Claude Nguyen, MD

  • Hori M
  • Connolly SJ
  • Zhu J, Li
  • u LS
  • Lau C-P
  • Pais P. 
  • Dabigatran Versus WarfarinEffects on Ischemic and Hemorrhagic Strokes and Bleeding in Asians and Non-Asians With Atrial Fibrillation. Stroke. 2013

    For Asians with atrial fibrillation, dabigatran may be safer than warfarin.The RE-LY trial provided evidence that dabigatran is superior to warfarin in the secondary prevention of stroke in those with atrial fibrillation, with similar rates of hemorrhagic complications at the 150mg BID dose. Despite this promise, however, it may be years before we understand the true pharmacogenomics of any new medication. Hori et al., sponsored by Boehringer Ingelheim, represented a consortium of Asian and Southeast Asian countries in addition to the US and Canada, which studied the bleeding rates of Asians versus non-Asians as a subgroup analysis of the RE-LY trial. They were motivated by prior evidence that Asians taking warfarin are at higher risk of developing hemorrhage. 

    Asians in the RE-LY trial were compared to non-Asians in terms of the 3 treatment groups in the trial (dabigatran 110mg BID vs. 150mg BID vs. warfarin). Asians were younger, had lower body weight, and higher rate of prior stroke, while non-Asians had higher proportion of previous MI. The group also performed a geographic analysis of the data, finding that it correlated with stroke and bleeding rates by ethnic origin. In both Asians and non-Asians, rates of stroke or systemic embolism was lower with the higher dabigatran dose compared to warfarin. There was no evidence of a treatment effect by region. Given that Asians were younger than non-Asians in the study, there was a greater benefit for dabigatran amongst Asians, which was attenuated after age adjustment. 
    The group found that Asians treated with warfarin had higher incidences of bleeding, despite being younger and having lower therapeutic INR ranges than non-Asians. They also found that bleeding rates were significantly lower with dabigatran compared to warfarin amongst the Asian group; however, an interaction between treatment and region was found.
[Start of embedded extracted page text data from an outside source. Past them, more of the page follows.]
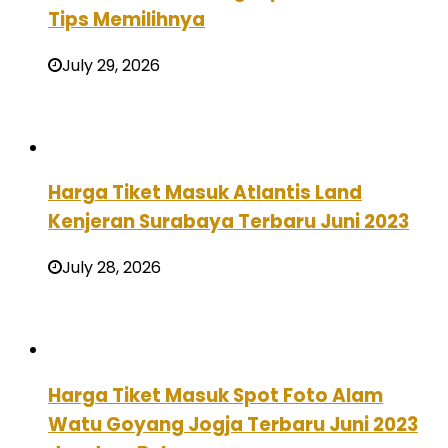
Tips Memilihnya
July 29, 2026
Harga Tiket Masuk Atlantis Land
Kenjeran Surabaya Terbaru Juni 2023
July 28, 2026
Harga Tiket Masuk Spot Foto Alam
Watu Goyang Jogja Terbaru Juni 2023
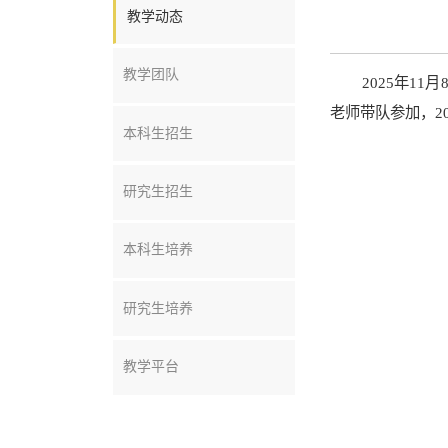
教学动态
教学团队
2025年1
老师带队参加，2
本科生招生
研究生招生
本科生培养
研究生培养
教学平台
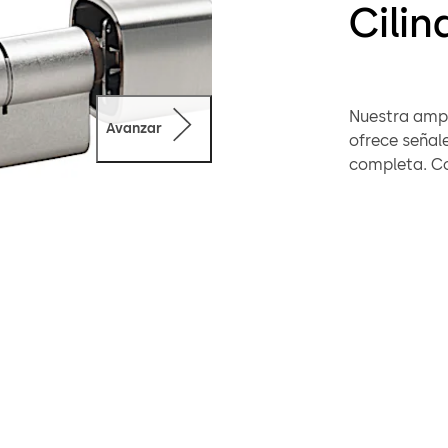
Cilin
Nuestra ampl
Avanzar
ofrece señal
completa. Co
energéticos, 
de puerta.
Explora nues
perfecta par
Cilindro digi
La tarjeta f
donde se ver
entornos de 
requisitos or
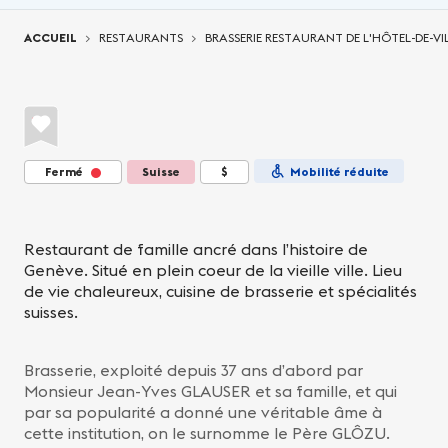
Vous êtes ici:
ACCUEIL
RESTAURANTS
BRASSERIE RESTAURANT DE L'HÔTEL-DE-VI
Fermé
Suisse
$
Mobilité réduite
Restaurant de famille ancré dans l’histoire de
Genève. Situé en plein coeur de la vieille ville. Lieu
de vie chaleureux, cuisine de brasserie et spécialités
suisses.
Brasserie, exploité depuis 37 ans d’abord par
Monsieur Jean-Yves GLAUSER et sa famille, et qui
par sa popularité a donné une véritable âme à
cette institution, on le surnomme le Père GLÔZU.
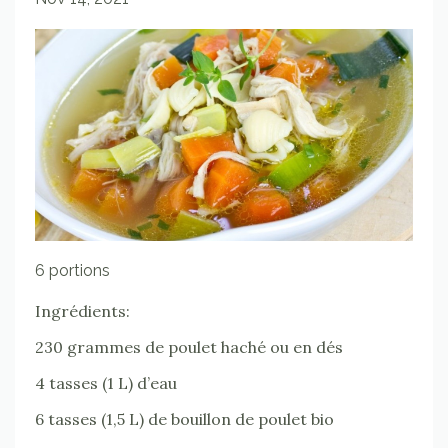
6 portions
Ingrédients:
230 grammes de poulet haché ou en dés
4 tasses (1 L) d’eau
6 tasses (1,5 L) de bouillon de poulet bio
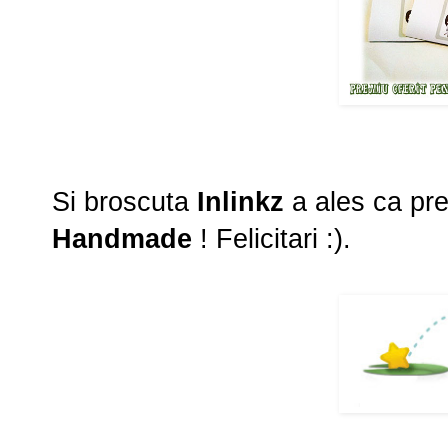
Si broscuta
Inlinkz
a ales ca pre
Handmade
! Felicitari :).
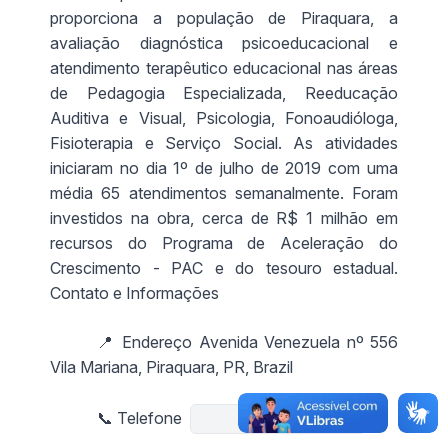
proporciona a população de Piraquara, a
avaliação diagnóstica psicoeducacional e
atendimento terapêutico educacional nas áreas
de Pedagogia Especializada, Reeducação
Auditiva e Visual, Psicologia, Fonoaudióloga,
Fisioterapia e Serviço Social. As atividades
iniciaram no dia 1º de julho de 2019 com uma
média 65 atendimentos semanalmente. Foram
investidos na obra, cerca de R$ 1 milhão em
recursos do Programa de Aceleração do
Crescimento - PAC e do tesouro estadual.
Contato e Informações
📍 Endereço Avenida Venezuela nº 556
Vila Mariana, Piraquara, PR, Brazil
📞 Telefone
📞 (41) 3551-3421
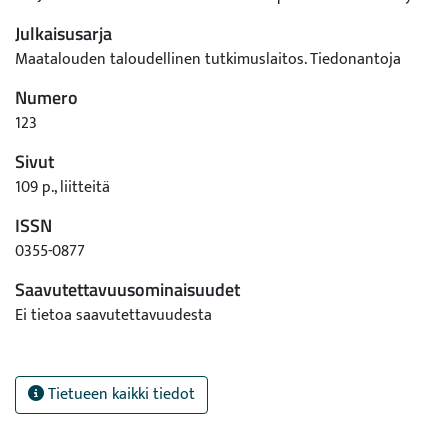
Julkaisusarja
Maatalouden taloudellinen tutkimuslaitos. Tiedonantoja
Numero
123
Sivut
109 p., liitteitä
ISSN
0355-0877
Saavutettavuusominaisuudet
Ei tietoa saavutettavuudesta
Tietueen kaikki tiedot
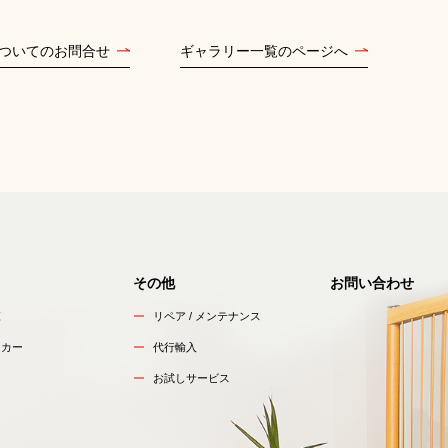
ついてのお問合せ
ギャラリー一覧のページへ
その他
お問い合わせ
覧
リペア / メンテナンス
ーカー
代行輸入
お試しサービス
Major bleeding was higher in Asians, thought to be not only due to genetic factors, but to a higher proportion of previous stroke compared to non-Asians.

    As with any subgroup analysis, this study is not without limitations, particularly as the proportion of Asians was small compared to the non-Asian group. Even though there are similarities between Asian subgroups, it is important to note that Asians are a heterogeneous group, as evidenced by the regional differences between Asians in the study and its effect on treatment. Therefore, these results may not necessarily be applicable to Americans with Asian heritage. Nevertheless, this is the best evidence we have that dabigatran may be a safer alternative than warfarin in Asians with atrial fibrillation. Before we accept these findings, however, they must be replicated in other studies.